Information superhighway gets its first exit

February 07, 1994|By Knight-Ridder Newspapers

PALO ALTO, Calif. -- Palo Alto has become the first city in the nation to set up shop on the Internet, opening its electronic doors to computer users all over the world and inviting them in to take a look around.

For now, computer users who wander into the "City of Palo Alto Demonstration WWW Server," as the city's connection is called, will find basic information such as train schedules, City Hall directories and maps to all the local restaurants and coffee shops.

But the possibilities are staggering. Ultimately, the city can put its library catalogs, building codes and public records on Internet. Ideally, residents will be able to apply for permits and even pay for parking tickets through their computers.

The connection was set up as a six-month trial demonstration project by the Digital Equipment Corp., which has several research and development facilities in downtown Palo Alto. Digital developed a program for putting the city on-line for free in hopes of later marketing the product to other cities.

Digital and city officials were euphoric last Thursday about getting the city on-line, an effort that took just six weeks.

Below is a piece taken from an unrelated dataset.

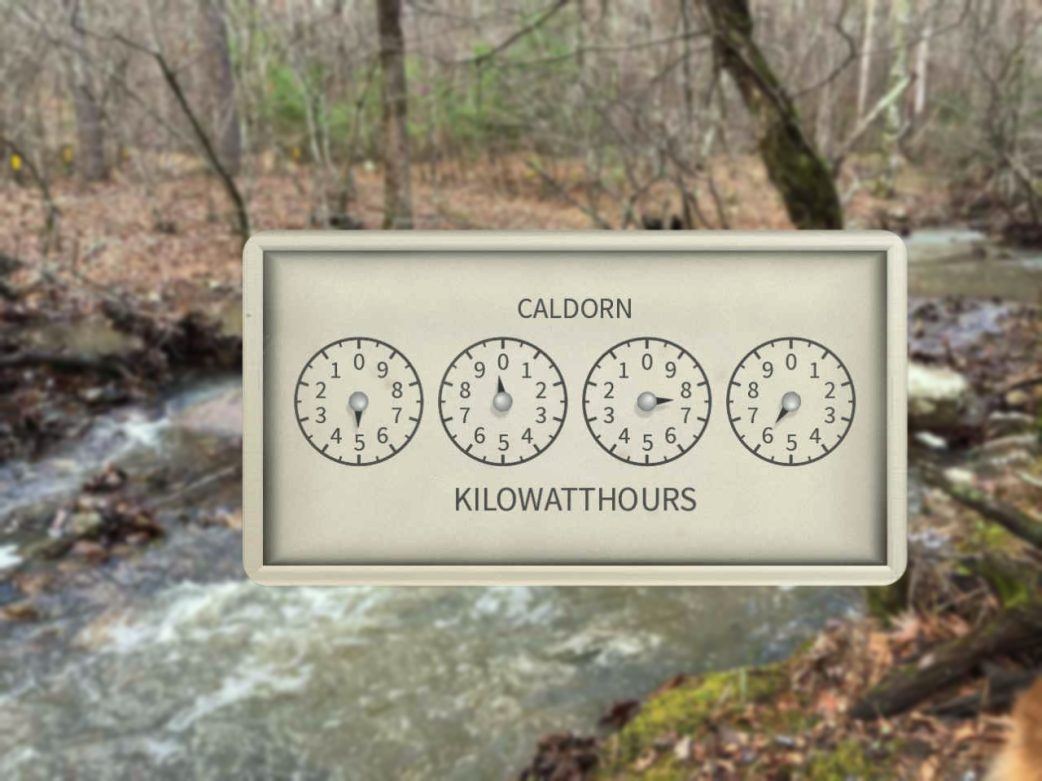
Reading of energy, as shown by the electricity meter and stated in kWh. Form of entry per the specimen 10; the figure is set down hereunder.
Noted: 4976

"[It] truly opens possibilities and potential we haven't even imagined yet," said Mayor Liz Kniss. When she was named mayor just last month, Ms. Kniss said getting the city on the information superhighway was one of her top priorities.

Texas was the first state government to get onto Internet, but Digital officials say Palo Alto is the first city to be connected. The city has been on-line all week, but officials didn't announce its electronic arrival until Thursday.

Having the city on Internet means that anyone who has access to the global computer network -- through work, school or a personal account -- can tap into a body of information that will grow as data is added during the trial period. Only 6 percent of households nationwide have access to Internet.